Add slots to Biosample class to disambiguate standard MG metadata vs long-read MG metadata

pkalita-lbl commented 2 months ago

Montana correctly pointed out in this comment that our implementation of long-read metagenomics was somewhat incomplete.

The changes implemented for https://github.com/microbiomedata/submission-schema/issues/168 added a new JgiMgLrInterface class. It reuses slots that are also used by the JgiMgInterface class. That makes sense from a pure LinkML perspective, but unfortunately it misses an important point about how submission data is brought into MongoDB where it adheres to nmdc-schema.

In the submission data one sample's metadata might be spread across multiple submission-schema class instances (e.g. a SoilInterface instance and a JgiMgInterface instance), linked together by the unique sample name. When going into Mongo those instances get collapsed into one instance of the nmdc-schema Biosample class. The issue is that if, in the submission-schema data, one sample has both an JgiMgInterface instance and a JgiMgLrInterface the slots values for one will overwrite the other when squashing into a Biosample instance.
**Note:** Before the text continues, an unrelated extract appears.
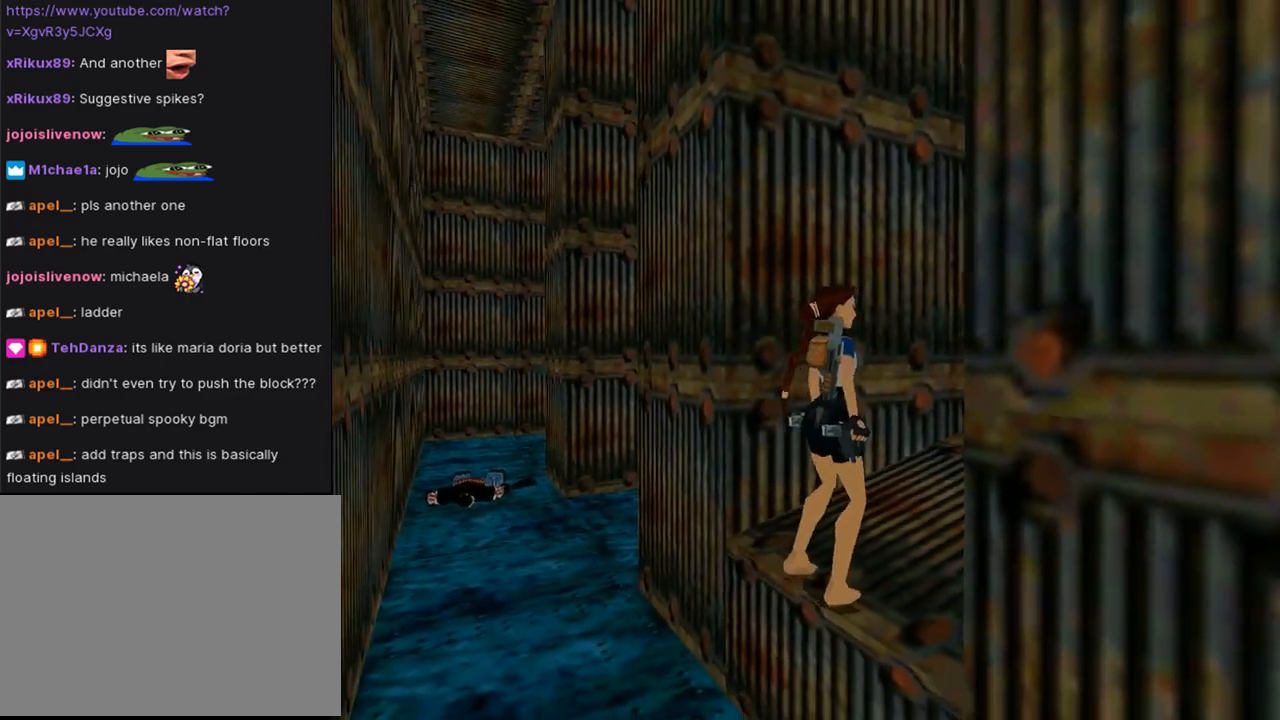
{"buttons": ["DPAD_RIGHT"], "left_stick": "center", "right_stick": "center", "events": []}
This is the reason why we currently need to have pairs of slots like dna_absorb1 and rna_absorb1 instead of just absorb1. With the introduction of long-read MG metadata these need to become triples of slots (e.g. rna_absorb1, dna_absorb1, and -- new -- dna_lr_absorb1)

mslarae13 commented 2 months ago

Checking with Alicia if NMDC needs to store these slots. If so, which ones?

https://github.com/microbiomedata/issues/issues/413#issuecomment-2075464756

pkalita-lbl commented 1 month ago

Removing this from Sprint 35. Not adding to a future sprint right now because it sounds like we need further input before proceeding.

mslarae13 commented 2 weeks ago

Decision was made on 06/12 during the metadata meeting

From @aclum in https://github.com/microbiomedata/issues/issues/413#issuecomment-2096644352

would like to keep dna_isolate_meth and map it to a slot on NMDC's Extraction class.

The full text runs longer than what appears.